Singing about not wanting to sing is the subject of Psalm 137, a communal lament by captured Israelites on the banks of the rivers of Babylon. Instead of being allowed to weep, they were forced by their conquerors to sing: “they that carried us away captive required of us a song; and they that wasted us required of us mirth, saying, Sing us one of the songs of Zion.” The psalm that the Israelites sing in reply is mirthful (“happy”) and violently “defensive” at the same time; the pressure to versify, to pluck the harp, warps weeping into bitter invective: “O daughter of Babylon, who art to be destroyed; happy shall he be, that rewardeth thee as thou hast served us. / Happy shall he be, that taketh and dasheth thy little ones against the stones.” The compulsion to produce sweetness results in a bright song with a bloody thought. To sing, to work in poetry instead of weeping or screaming, is to summon an “army of tropes,” to wield the understanding “defensive[ly]” in response to disorientation and painful derangement.

Though they meditate with searing single-mindedness on the twin atrocities of Auschwitz and American racism, the poems in Richard Michelson’s new book, Sleeping as Fast as I Can, are both darkly humorous and highly formal. In other words, they are poems of “witness” (wit-ness) that register and respond to violence with defensive wit and an arsenal of traditional poetic forms, including a number of admirable sestinas, villanelles, hybrid sonnets, and invented rhyme schemes. The contrast between Michelson’s subject matter and his rhetorical prowess is stark and even jarring, a deep dissonance that the poet leverages to reflect on poetry’s relationship to violence—both its capacity to speak out against brutality with humane intelligence as well as its serviceability as a possible form of counter-violence. As I suggested above, to substitute weeping with sweet song gives the song an edge. In Sleeping as Fast as I Can, the repetitions that lend structure to form enable Michelson to process trauma and to nurse it as the basis for a grudge that threatens to consume him. The triumph of Michelson’s collection is that it dramatizes the conflict between these two properties of form—form as processural resolution and form as obsessive recursion. Throughout, the poet wrestles between the sanity of love and the madness of rage—an ambivalence that makes Sleeping as Fast as I Can a deeply important, deeply American book.

Michelson’s father was murdered over forty years ago—a loss that haunts the poet and serves as the emotional backdrop for many of the poems in his new volume. Michelson also reckons with his mother’s worsening dementia and eventual death. The mother-figure’s condition leads the poet to reflect on the viability of forgetfulness as a solution to the feverish patterns of thought that characterize his relationship to the past and its traumatizing persistence in the present. Michelson confesses and tries to reckon with the fact that his Jewish identity is “defined by the negative; not passion, not mystery / not awe before the great unknown, but the burden of history / and fear.” By contrast, he watches his mother, who lived for so many years in bitter “resign[ation]” to the fact of her “husband’s murder” and “an indifferent God,” regain her ability to dance and sing and be happy as a result of losing her memory. As Michelson observes of his mother’s condition:

                                                                                 It takes
a lifetime, Picasso said, to learn to splatter like a child. Mistakes
once mattered, but memory must be the narrative she’s rearranged
now that she can no longer color within lines. She has no quarrel
anymore with time; its loss, she seems to say, is sorrow’s cure-all.

REQUIREMENTS -
A: According to the review, how long ago was Michelson's father murdered?
B: Please say whether each statement agrees with the review, answering yes or no and quoting the deciding words: (i) Psalm 137 is a communal lament. (ii) Michelson's new book avoids traditional poetic forms. (iii) Michelson's mother loses her ability to dance as her memory fades.
The lines after this point are separate material with no connection to the review.

DATA BLOCK -
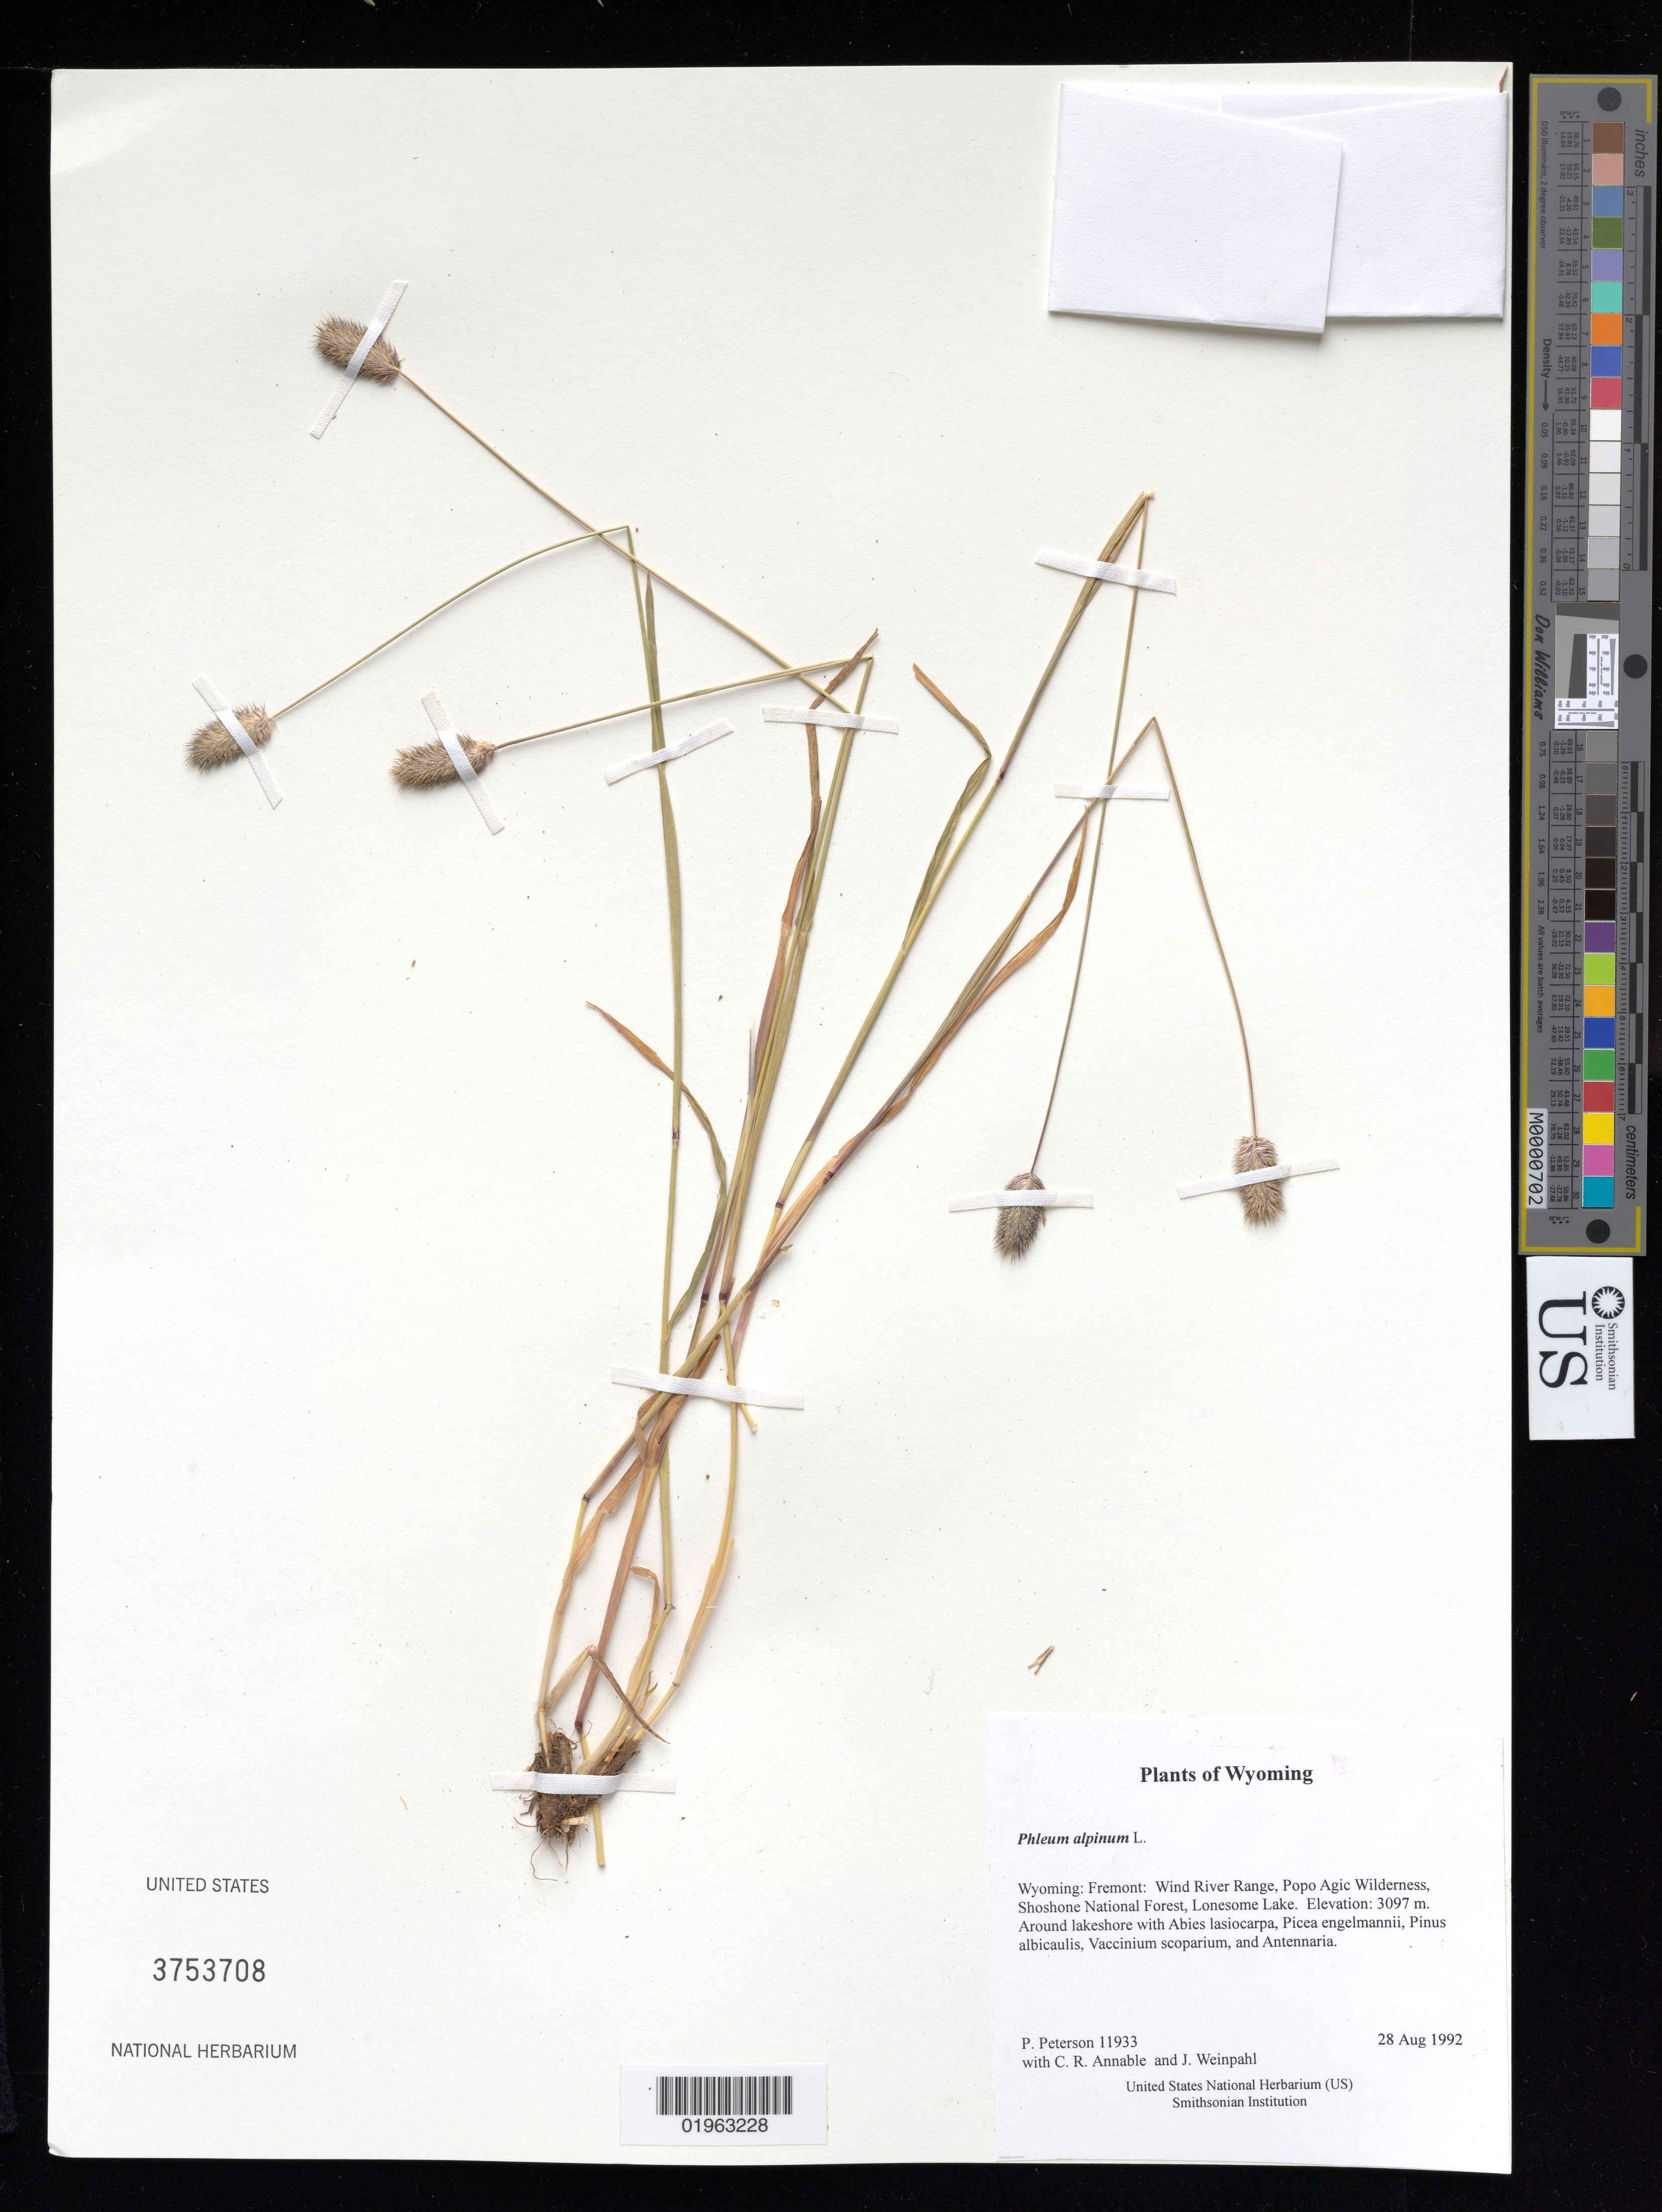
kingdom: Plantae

SOLVED TASKS -
A: Over forty years ago.

B:
(i) Yes: "a communal lament by captured Israelites on the banks of the rivers of Babylon"
(ii) No: "an arsenal of traditional poetic forms, including a number of admirable sestinas, villanelles, hybrid sonnets, and invented rhyme schemes"
(iii) No: "regain her ability to dance and sing and be happy as a result of losing her memory"